▶ [DOCUMENT EXCERPT]
|---|

Note on the Translation

I first encountered The Story of a Life in the spring of 1982 in a bookstore in Burlington, Vermont. I was a freshman at the university there and had begun studying Russian the previous autumn. Prior to that I had not read a single Russian author and knew almost nothing about the country, but my language studies had introduced me to a fascinating world that I was eager to discover.

For some reason I don’t recall, the book caught my eye, and after reading the impressive endorsements on the back cover, I decided to give it a try. From the opening lines, I was enthralled. If most readers fall in love with Russia by way of Dostoevsky or Tolstoy or Chekhov, for me it was Paustovsky. I inhaled the book in a few days and started pressing my copy on everyone I knew, insisting with all the fervour of a proselyte that they read it. A year or so later I put the book into the hands of an acquaintance, who then lent it to a friend. I never saw the book again.

Decades passed and I found myself one day walking through Moscow’s Kuzminki Park. I came upon a wooden blue-grey house tucked in a growth of trees off the main allée. Curious, I approached and was surprised to see it was a museum to Paustovsky. I went inside and found myself transported back to 1982 and my discovery of him and his work. Now able to read The Story of a Life in the original, I bought a copy and experienced a similar sensation of amazement, although deepened by the knowledge of the language, people and their history gained over the years.

|---|

▶ [INFORMATION SUPPLIED]
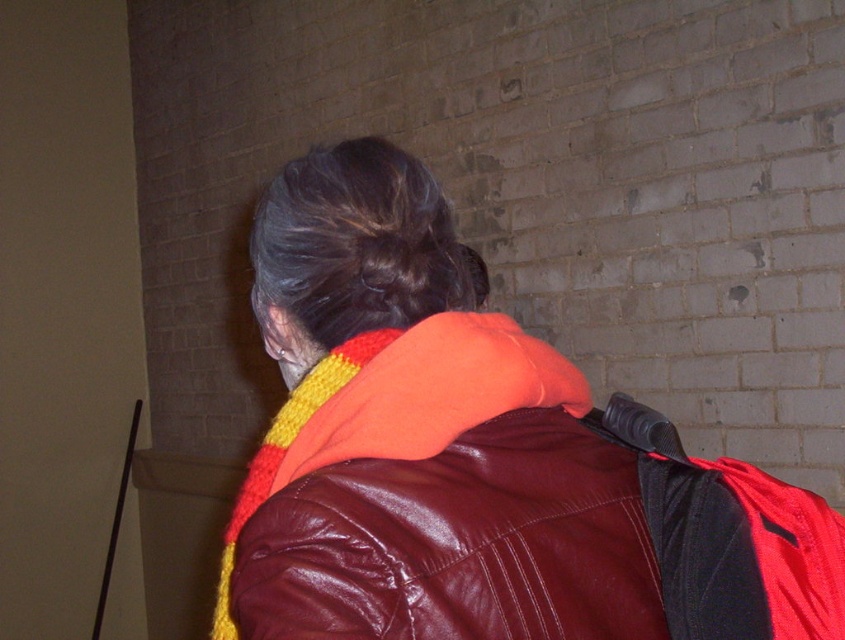
You are trying to determine if the leather jacket at center can be hung on a coat rack located behind the black leather backpack at upper right. Based on their positions, is this possible?

The leather jacket at center is positioned over the black leather backpack at upper right, meaning the jacket is closer to you than the backpack. Since the coat rack is behind the backpack, the jacket would need to be moved to access the rack, making it impossible to hang it there without repositioning.

You are a photographer trying to capture a portrait of the person with dark brown hair at center. The camera you are using has a minimum focusing distance of 60 centimeters. Can you take the photo without moving closer than the minimum focusing distance?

|---|

▶ [WORK INSTRUCTIONS]
**A)** Reproduce the stretch of the note on the translation from "Decades passed and" through "over the years." word for word.
**B)** Write the next part of the note on the translation of The Story of a Life, picking up after its final sentence.

▶ [ANSWERS BY ITEM]
**A)**
Decades passed and I found myself one day walking through Moscow’s Kuzminki Park. I came upon a wooden blue-grey house tucked in a growth of trees off the main allée. Curious, I approached and was surprised to see it was a museum to Paustovsky. I went inside and found myself transported back to 1982 and my discovery of him and his work. Now able to read The Story of a Life in the original, I bought a copy and experienced a similar sensation of amazement, although deepened by the knowledge of the language, people and their history gained over the years.

**B)**
After some research, I learned that The Story of a Life had long been out of print in English and contemplated coordinating the publication of a new edition. First, however, I decided to compare the Russian text against the existing translations. I had read Joseph Barnes’s translation published by Pantheon Books in New York in the spring of 1964 and reissued in paperback in 1982.fn1 Reading Barnes’s rendering again I recalled my initial amazement at Paustovsky’s work, but was disappointed by how flat-footed, awkward and frustratingly literal the translation was. Nearly every page contained an error or two and it was obvious that in many instances Barnes had misunderstood the Russian original and ended up producing sentences that either were wrong or distorted Paustovsky’s meaning. And Barnes had nearly always ignored the many instances of verse quoted by Paustovsky and left them out of his translation.fn2

A few months after the American publication in 1964, Harvill Press in London published The Story of a Life: Childhood and Schooldays, the first volume of Paustovsky’s hexalogy, in a translation by Manya Harari and Michael Duncan. Harari, the translator (with Max Hayward) of Pasternak’s Doctor Zhivago, as well as works by Ilya Ehrenburg and Yevgenia Ginzburg, was a co-founder of Harvill. Together with Duncan and then Andrew Thomson, Harari translated the next three volumes – Slow Approach of Thunder (1965), In that Dawn (1967) and Years of Hope (1968). After Harari fell ill in 1967 with the cancer that would take her life, Harvill commissioned Kyril Fitzlyon to translate the final volumes, published as Southern Adventure (1969) and The Restless Years (1974).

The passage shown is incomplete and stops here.